The New York City Council Wednesday picks its next speaker -- the city's most powerful legislative post -- and Melissa Mark-Viverito, a close ally of Mayor Bill de Blasio, is favored to win barring last-minute defections.
Mark-Viverito, 44, of East Harlem, declared victory three weeks ago, citing pledges from 31 of 51 council members.
Her rival, Councilman Dan Garodnick, 41, of Manhattan's East Side, has maintained he can sway enough colleagues before the vote, scheduled for midday.
De Blasio has signaled his preference for Mark-Viverito and lobbied council members on her behalf. "I think we have very similar values and goals for this city," he said Tuesday.
Garodnick backers say he would provide more independent leadership of the overwhelmingly Democratic council and bristled over de Blasio's role.
"This is worse than Tammany Hall!" said Councilwoman Inez Dickens of Central Harlem, a Garodnick supporter.
The speaker sets the chamber's agenda, decides whether a bill goes to the floor for a vote and picks powerful committee heads and other leadership posts -- which each comes with bonuses worth up to tens of thousands of dollars.
"You've never had this kind of public battle over an office that is not elected by the public but has tremendous power," said Hank Sheinkopf, a Democratic political consultant.
Mark-Viverito has faced scrutiny over ethics. She admitted recently she had failed to disclose rental income to the city's Conflicts of Interest Board. Her spokesman called it an "unintentional mistake" and de Blasio defended her, saying he's sure she'll "make it right."
Garodnick's backers have complained of hardball tactics by Mark-Viverito's supporters.
"Outside players have used fear tactics in an attempt to hijack this body," said Councilwoman Annabel Palma of the Bronx. She said several of Garodnick's 20 council supporters have been threatened with budget cuts to their districts. Palma's office declined to say who made those threats.

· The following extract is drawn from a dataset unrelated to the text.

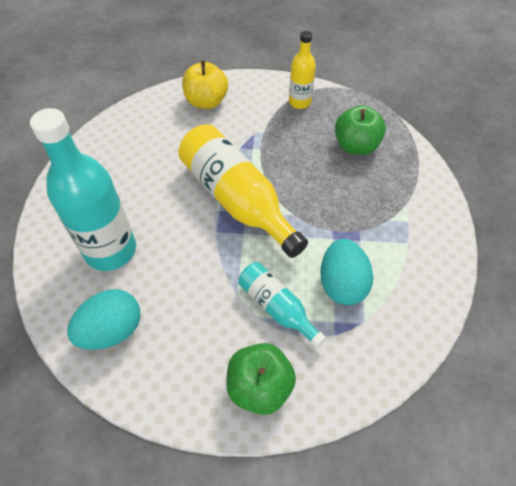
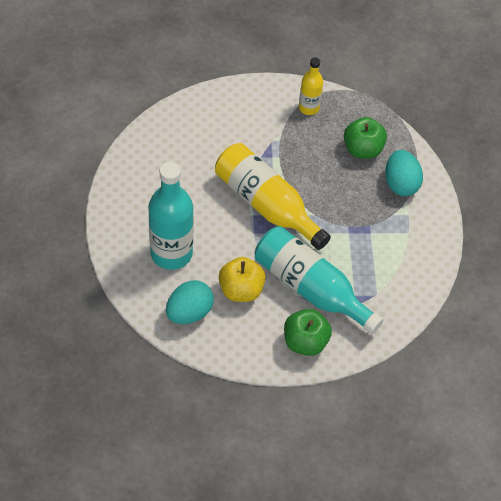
camera: 10 degrees left, 0 degrees up
yellow apple [182,60,228,109] -> yellow apple moved to [219,257,266,302]
turquoise bottle [238,262,326,348] -> turquoise bottle [255,226,384,334], size x1.84
turquoise egg [320,239,373,305] -> turquoise egg moved to [385,150,423,196]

Councilman Jimmy Van Bramer of western Queens, in Mark-Viverito's camp, countered: "No one has leaned on me or requested anything of me or promised anything to me."
De Blasio has denied strong-arming the council, and Tuesday swatted away comparisons between his alliance and the one former Mayor Michael Bloomberg had with former Speaker Christine Quinn, which de Blasio criticized during the campaign as too close.
"I guarantee you there will be a lot of independence," he said.